• INSTRUCTIONS TO FOLLOW: Count the lines in the listing below that contain the string "Ambre", treating uppercase and lowercase letters as distinct. Give only the number.

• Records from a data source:
....
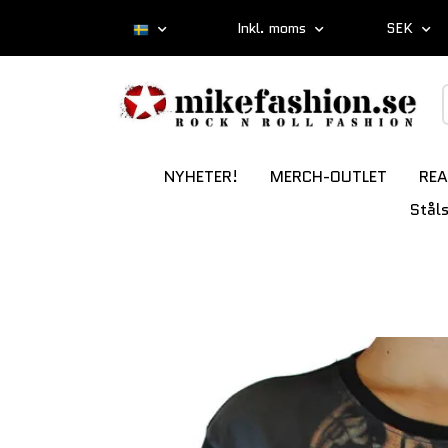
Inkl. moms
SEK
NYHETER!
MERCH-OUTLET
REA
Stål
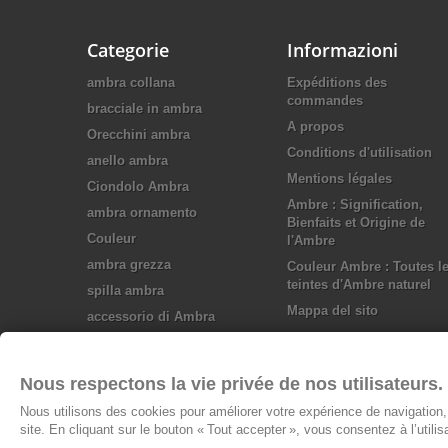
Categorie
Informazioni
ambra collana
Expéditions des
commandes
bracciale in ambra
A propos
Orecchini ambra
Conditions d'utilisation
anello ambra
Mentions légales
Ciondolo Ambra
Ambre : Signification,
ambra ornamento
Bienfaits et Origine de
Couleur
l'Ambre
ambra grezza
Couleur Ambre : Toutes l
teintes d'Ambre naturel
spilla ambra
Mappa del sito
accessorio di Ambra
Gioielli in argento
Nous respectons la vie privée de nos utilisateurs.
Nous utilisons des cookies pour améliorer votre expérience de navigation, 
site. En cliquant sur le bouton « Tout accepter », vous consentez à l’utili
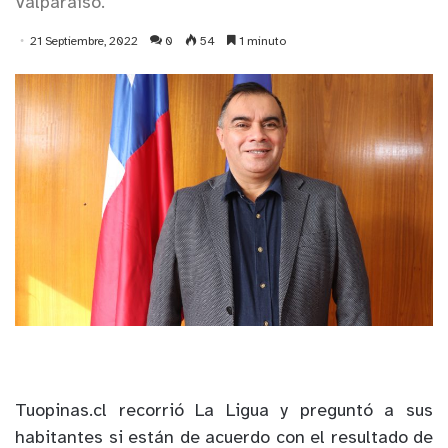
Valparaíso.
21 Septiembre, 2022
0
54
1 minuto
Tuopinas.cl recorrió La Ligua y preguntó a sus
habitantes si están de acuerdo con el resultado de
....
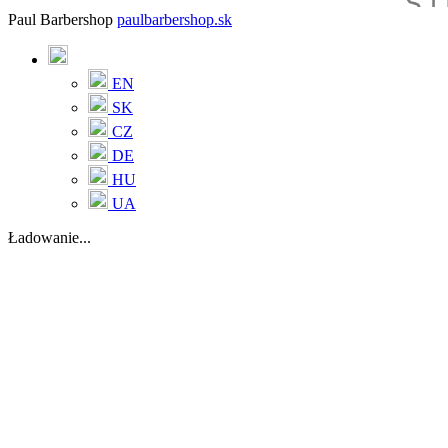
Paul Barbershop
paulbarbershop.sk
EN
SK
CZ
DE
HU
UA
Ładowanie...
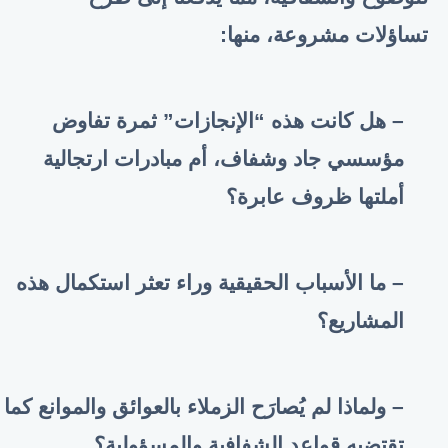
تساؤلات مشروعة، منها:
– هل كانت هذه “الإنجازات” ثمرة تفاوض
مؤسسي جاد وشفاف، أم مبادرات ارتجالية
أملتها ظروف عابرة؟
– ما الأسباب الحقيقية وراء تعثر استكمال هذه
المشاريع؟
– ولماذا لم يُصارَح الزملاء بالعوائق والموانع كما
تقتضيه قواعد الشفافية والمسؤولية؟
....
• RESPONSE TO THIS EXERCISE: 4